--- WHAT IS BEING ASKED ---
Please count every line of the following material that holds "down" and give the total alone.
━━━ RAW DATA ━━━
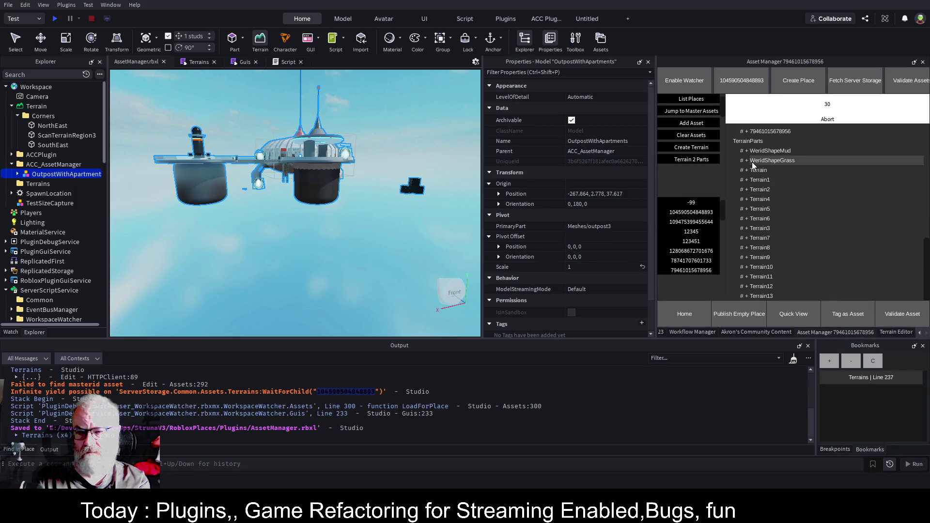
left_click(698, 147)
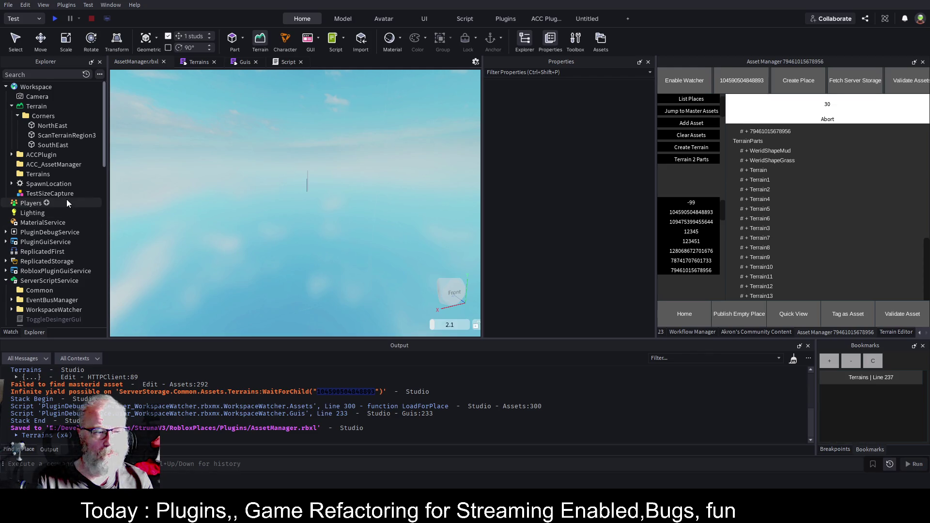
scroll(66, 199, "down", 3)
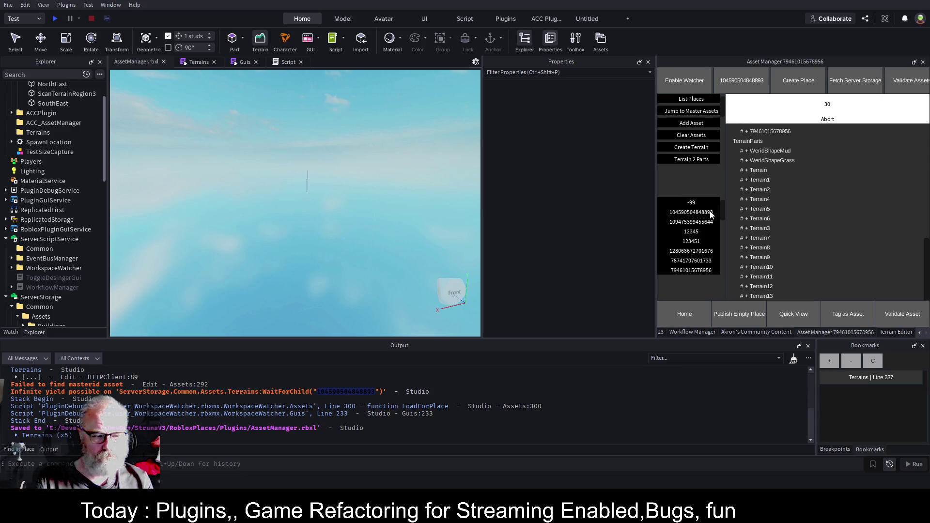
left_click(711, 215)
━━━
━━━ RAW DATA ━━━
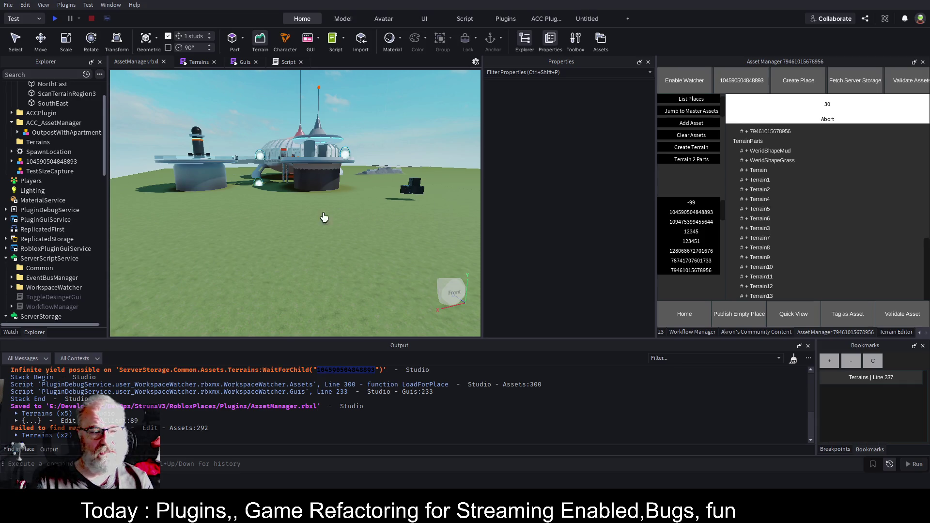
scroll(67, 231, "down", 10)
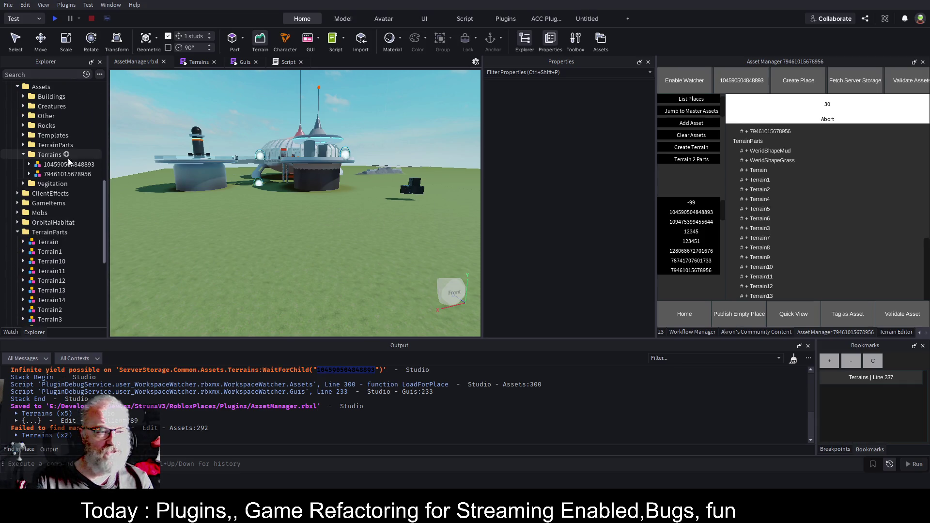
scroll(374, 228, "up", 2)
━━━
━━━ RAW DATA ━━━
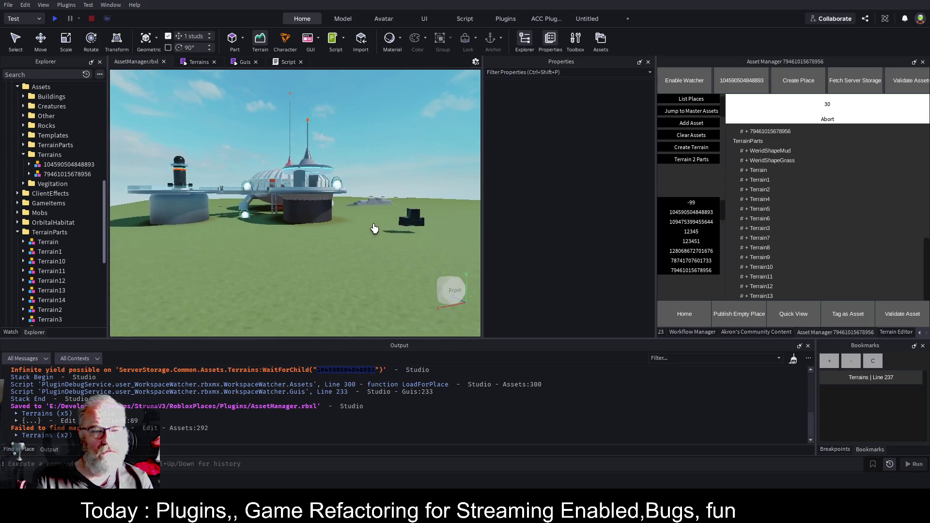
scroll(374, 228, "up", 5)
━━━
--- EXERCISE RESPONSE ---
2